Laurel winter meet-leading rider Jaime Rodriguez gets the return call from the rail.
LC Racing’s Ninetyprcentmaddie, based at Parx with trainer Robert E. ‘Butch’ Reid Jr., is entered to make his Laurel debut in the Tesio. The bay son of Weigelia owns four wins and a second from seven starts, and exits a front-running 9 ¾-length triumph in the one-mile, 70-yard City of Brotherly Love over his home track.
“It was a big effort. We’re kind of learning about him as we go,” Reid said. “He got trapped on the inside the start before and he didn’t like that so well, and when he got to the outside he really took off. The other day he just got a clear lead and he needed things his own way a little bit that day, but he proved that he could do so we were extremely happy with that effort.”
Ninetyprcentmaddie’s lone poor effort came two starts back Feb. 11 at Aqueduct in the Withers (G3), his two-turn and graded-stakes debut, where he ran last of seven to Hit Show, bound for the Kentucky Derby (G1) off his runner-up finish in the April 8 Wood Memorial (G2). Another late nominee to the Triple Crown, he will have Paco Lopez aboard from Post 5.
“When we raced him at Aqueduct in the Withers, getting off the van he didn’t travel good and when he got there he was kind of sulking. We’re going to go ahead and get him set up for a couple days [at Laurel] so he’s nice and relaxed coming into the race,” Reid said. “He proved last time that he didn’t take that race to heart. So, whatever happened that day at Aqueduct, hopefully it was just a one-day anomaly and he’ll go right on about his business.”
James Chandley’s Triple Crown-nominated homebred Fletcher is set to make his stakes debut in the Tesio for Fair Hill Training Center-based Chuck Lawrence. The Blofeld colt has won once in four starts, graduating in an off-the-turf maiden special weight last fall at Laurel. In his sophomore debut March 22 at Parx, he set the pace before losing the lead at the top of the stretch but battled on to be second in a one-mile, 70-yard allowance.

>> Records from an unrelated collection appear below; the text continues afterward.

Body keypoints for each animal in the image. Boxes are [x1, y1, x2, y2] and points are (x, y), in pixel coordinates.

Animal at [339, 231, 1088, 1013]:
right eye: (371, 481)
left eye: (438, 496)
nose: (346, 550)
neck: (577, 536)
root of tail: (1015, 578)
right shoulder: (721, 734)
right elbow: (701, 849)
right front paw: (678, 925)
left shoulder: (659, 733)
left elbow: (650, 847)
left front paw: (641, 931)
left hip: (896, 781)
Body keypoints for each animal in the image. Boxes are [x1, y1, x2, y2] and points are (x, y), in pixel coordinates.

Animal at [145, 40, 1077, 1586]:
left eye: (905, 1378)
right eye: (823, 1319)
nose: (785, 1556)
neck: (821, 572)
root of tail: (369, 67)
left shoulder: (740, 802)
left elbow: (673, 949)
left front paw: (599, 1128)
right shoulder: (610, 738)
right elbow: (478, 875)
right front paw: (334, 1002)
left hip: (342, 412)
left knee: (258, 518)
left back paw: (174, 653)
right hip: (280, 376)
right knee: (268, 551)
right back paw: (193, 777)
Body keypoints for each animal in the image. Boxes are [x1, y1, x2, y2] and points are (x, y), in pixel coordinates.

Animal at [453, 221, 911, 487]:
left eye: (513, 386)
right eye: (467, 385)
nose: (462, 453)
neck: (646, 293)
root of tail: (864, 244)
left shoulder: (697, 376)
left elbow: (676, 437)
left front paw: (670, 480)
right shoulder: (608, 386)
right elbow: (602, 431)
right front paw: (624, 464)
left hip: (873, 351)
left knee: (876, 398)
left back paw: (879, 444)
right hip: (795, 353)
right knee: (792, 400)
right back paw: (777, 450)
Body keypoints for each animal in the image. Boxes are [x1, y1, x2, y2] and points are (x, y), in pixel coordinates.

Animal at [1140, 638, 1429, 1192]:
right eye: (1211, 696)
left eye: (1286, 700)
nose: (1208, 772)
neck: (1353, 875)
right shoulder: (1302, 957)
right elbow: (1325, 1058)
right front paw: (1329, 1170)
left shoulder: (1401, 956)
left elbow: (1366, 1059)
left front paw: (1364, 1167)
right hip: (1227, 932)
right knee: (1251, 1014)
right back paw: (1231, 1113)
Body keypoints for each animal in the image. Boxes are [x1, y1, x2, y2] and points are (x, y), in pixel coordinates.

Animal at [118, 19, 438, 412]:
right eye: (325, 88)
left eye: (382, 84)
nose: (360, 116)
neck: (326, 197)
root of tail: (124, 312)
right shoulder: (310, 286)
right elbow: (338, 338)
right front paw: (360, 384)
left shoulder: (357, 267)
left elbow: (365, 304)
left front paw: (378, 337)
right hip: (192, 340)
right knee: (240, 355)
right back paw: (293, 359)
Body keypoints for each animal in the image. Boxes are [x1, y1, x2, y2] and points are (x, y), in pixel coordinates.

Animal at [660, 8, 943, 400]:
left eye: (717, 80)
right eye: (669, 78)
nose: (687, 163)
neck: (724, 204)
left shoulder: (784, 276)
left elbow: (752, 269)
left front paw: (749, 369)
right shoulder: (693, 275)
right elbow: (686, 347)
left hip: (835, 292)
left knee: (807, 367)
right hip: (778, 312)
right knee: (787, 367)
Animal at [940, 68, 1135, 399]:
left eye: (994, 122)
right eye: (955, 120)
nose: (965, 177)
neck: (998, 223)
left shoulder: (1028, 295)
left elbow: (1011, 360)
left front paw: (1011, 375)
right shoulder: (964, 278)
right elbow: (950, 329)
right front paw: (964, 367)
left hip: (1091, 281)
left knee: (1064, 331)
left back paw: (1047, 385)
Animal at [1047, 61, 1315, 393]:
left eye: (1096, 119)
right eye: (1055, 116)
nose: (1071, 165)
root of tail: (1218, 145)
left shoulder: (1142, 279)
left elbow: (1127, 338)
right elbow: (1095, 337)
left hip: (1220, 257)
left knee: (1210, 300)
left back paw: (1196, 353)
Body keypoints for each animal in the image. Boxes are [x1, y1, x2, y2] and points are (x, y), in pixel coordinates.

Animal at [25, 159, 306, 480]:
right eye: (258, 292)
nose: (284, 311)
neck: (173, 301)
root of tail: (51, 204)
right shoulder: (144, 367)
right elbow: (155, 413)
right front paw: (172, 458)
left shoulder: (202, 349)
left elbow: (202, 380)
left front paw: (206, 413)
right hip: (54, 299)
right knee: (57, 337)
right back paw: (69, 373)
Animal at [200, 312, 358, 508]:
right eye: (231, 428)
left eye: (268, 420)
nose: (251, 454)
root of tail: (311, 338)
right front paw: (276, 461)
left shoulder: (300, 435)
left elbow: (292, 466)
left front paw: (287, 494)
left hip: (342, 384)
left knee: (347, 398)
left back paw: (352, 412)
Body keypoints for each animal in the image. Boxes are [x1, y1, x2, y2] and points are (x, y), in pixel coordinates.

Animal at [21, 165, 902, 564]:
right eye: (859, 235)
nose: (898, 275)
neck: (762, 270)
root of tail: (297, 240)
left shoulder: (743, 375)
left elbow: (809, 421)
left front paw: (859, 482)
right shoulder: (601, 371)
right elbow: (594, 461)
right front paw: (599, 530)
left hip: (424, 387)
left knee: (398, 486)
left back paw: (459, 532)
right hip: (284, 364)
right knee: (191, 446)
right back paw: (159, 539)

Also facing stakes competition for the first time are a pair of shippers exiting maiden victories in Florida. Waterford Stable’s homebred Summer Cause, trained by Christophe Clement, broke through in his fourth try and second this year, a 1 1/8-mile maiden special weight Feb. 26 at Gulfstream Park where he rated off horses before coming with a wide late run to get up by half a length. He is by millionaire Summer Front, who Clement trained to four graded-stakes wins on the turf.
Hall of Fame trainer Shug McGaughey entered Woodford Racing, Lanes End Farm, Phipps Stable, Ken Langone and Edward Hudson Jr.’s Perform, who graduated by 2 ¾ lengths going a mile and 40 yards March 11 at Tampa Bay Downs in his sixth start and second this year. His sire, Good Magic, earned a divisional championship following his win in the 2017 Breeders’ Cup Juvenile (G1) and ran second in the Kentucky Derby (G1), fourth in the Preakness and won the Haskell (G1) at 3.
Completing the field are stablemates Eldest Son and Time to Cruise, trained by Laurel’s winter meet leader Jamie Ness. Morris Kernan and Jagger Inc.’s Eldest Son exits a neck victory in a one-mile optional claiming allowance March 11 at Laurel in the first start for his new connections, while Kernan, Yo Berbs and Jagger’s Time to Cruise owns a win going the Tesio distance Feb. 11 at Laurel and comes out of a 2 ½-length allowance triumph March 22 at Parx.